Wed. May 24, 2017 3:30 PM - 5:00 PM 201B (International Conference Hall 2F)

convener:Kensei Kobayashi(Department of Chemistry and Biotechnology, Faculty of Engineering, Yokohama National University), Masatoshi Ohishi(Astronomy Data Center, National Astronomical Observatory of Japan), Hikaru Yabuta(Hiroshima University, Department of Earth and Planetary Systems Science), Joseph Kirschvink(Division of Geological and Planetary Sciences, California Institute of Technology, Pasadena, CA, USA), Chairperson:Joseph Kirschvink(Division of Geological and Planetary Sciences, California Institute of Technology, Pasadena, CA, USA), Chairperson:Kensei Kobayashi(Department of Chemistry and Biotechnology, Faculty of Engineering, Yokohama National University)

3:45 PM - 4:00 PM

[BAO01-07] The oldest terrestrial material with life-forming elements

*Yukio Isozaki1, Shinji Yamamoto2, Shuhei Sakata3, Hideyuki Obayashi4, Takafumi Hirata5 (1.Department of Earth Science and Astronomy, Multi-disciplinary Sciences - General Systems Studies, Graduate School of Arts and Sciences, The University of Tokyo, 2.Department of Human Environmental Studies, Yokohama National University, 3.Department of Chemistry, Gakushuin University, 4.Department of Geology and Mineralogy, Kyoto University, 5.University of Tokyo)
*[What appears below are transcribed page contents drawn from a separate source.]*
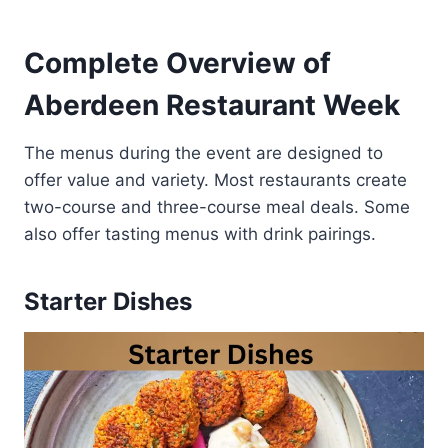
Complete Overview of
Aberdeen Restaurant Week
The menus during the event are designed to
offer value and variety. Most restaurants create
two-course and three-course meal deals. Some
also offer tasting menus with drink pairings.
Starter Dishes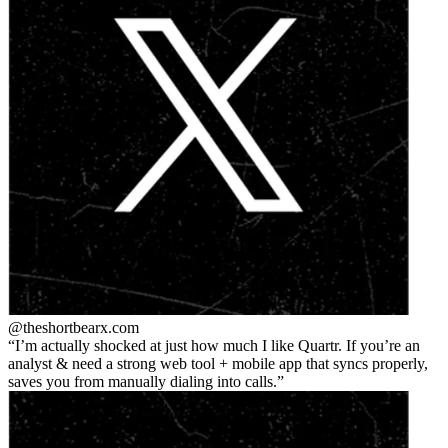
@theshortbear
x.com
I’m actually shocked at just how much I like Quartr. If you’re an
analyst & need a strong web tool + mobile app that syncs properly,
saves you from manually dialing into calls.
Keywords:Hadean, life, zircon, automatic separator, apatite

Besides amino acid detected in meteorites, terrestrial material that preserves information on the Earth’s earliest life is extremely poor. The oldest C-isotope record for life has been tracked back to ca. 3.9 Ga (Eoarchean), whereas the oldest solid material (zircon) from the Earth to ca. 4.4 Ga (Hadean). The latter represents a potential target to check evidence for life; nonetheless, total amount of the oldest zircon is highly limited; 3 grains out of 100 thousands dated ones. Despite the recent development in radiometric dating techniques, mineral separation still remains as a major obstacle, particularly in the search for the oldest zircon of the Earth. To improve the efficiency in zircon separation, we newly designed and developed a new machinery, i.e. automatic zircon separator (AZS) that operates in three functions; 1) image processing to choose target individual zircon grains out of all heavy mineral fraction, and 2) automatic capturing of individual zircon grains with micro-tweezers, and 3) placing them one-by-one in a coordinate alignment. A new software for automatic and continuous capturing was also designed/created for continuous mineral picking without human attendance for long hours. We tested the practical efficiency of AZS, by analyzing the Archean Jack Hills conglomerate of the Mt. Narryer complex in Western Australia, i.e. the oldest zircon-beqaring rock. Preliminary results are quite positive; we could obtain more than 42 zircons of over 4.0 Ga out of ca. 1,400 checked grains with 4 zircons of over 4,300 Ma with the oldest one of 4,371.1 +- 6.7 Ma. This new AZS system guarantees much higher gain in hunting older zircons. As to the origin of life, we identifiied tiny mineral inclusions in the oldest zircons, apatite, by Raman spectroscopy. These apatite inclusions naturally contain one of the bioessential element P, halogens (F and Cl), and possibly OH. These indicate that early Earth, at least at 4.37 Ga, has prepared inevitable elements and water potentially for generating the first life in near-surface crust.